(RECORDS FOR THE EXERCISE)

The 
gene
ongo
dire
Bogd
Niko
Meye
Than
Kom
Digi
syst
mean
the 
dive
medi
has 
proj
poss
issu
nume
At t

(End RECORDS FOR THE EXERCISE)

WHAT YOU WILL DO>
Every record in the listing above should be reproduced exactly.

SOLUTION FOR THIS EXERCISE>
The 
gene
ongo
dire
Bogd
Niko
Meye
Than
Kom
Digi
syst
mean
the 
dive
medi
has 
proj
poss
issu
nume
At t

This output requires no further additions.